It feels “just obvious” because it’s been engineered into you.

Grounding

Whiting & Watts (PNAS 2024) treat common sense as agreement plus accurate belief that others agree (joint consensus you can see coming). At scale (2,046 raters, 4,407 claims), collective agreement beyond plain physical facts and school basics clusters in small groups on narrow slices of reality. Source: A framework for quantifying individual and collective common sense.

Claim

We only accept truth as a meme

… so it never hits the amygdala hard enough to fight for it.

The brain doesn’t care about “truth.” It cares about keeping its model of the world intact. Anything that threatens that model feels like danger.

So we downgrade truth into memes. We turn destabilising facts into jokes, clips, and hot takes. That makes them easy to look at and easy to ignore.

Grounding

Powers and LaBar (2018) propose a taxonomy of psychological distancing, a neurocognitive model of how distance regulates emotion, and a supporting meta-analysis.

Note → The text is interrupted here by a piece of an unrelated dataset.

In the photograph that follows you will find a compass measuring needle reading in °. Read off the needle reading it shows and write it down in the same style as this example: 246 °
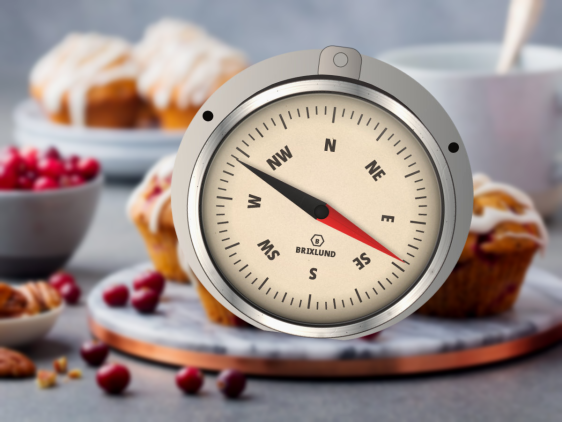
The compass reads 115 °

Source: Regulating emotion through distancing (PMC)

Claim

Real communication isn’t just about words; it’s about shared context, practice, and experience. We only truly “sync” meanings with others when we share genuine time and experiences, not through superficial activities. Without this, even the same words can mean different things to different people.

Grounding

Shared reality is the sense that you and another person experience the world the same way, not only agreeing on facts, but feeling aligned on what is real and what matters. Epistemic companions are the close others you learn and think with; Rossignac-Milon & Higgins (2018) show how shared feelings, practices, and identity in those relationships build that alignment over time. Source: Epistemic companions: shared reality development in close relationships (PDF).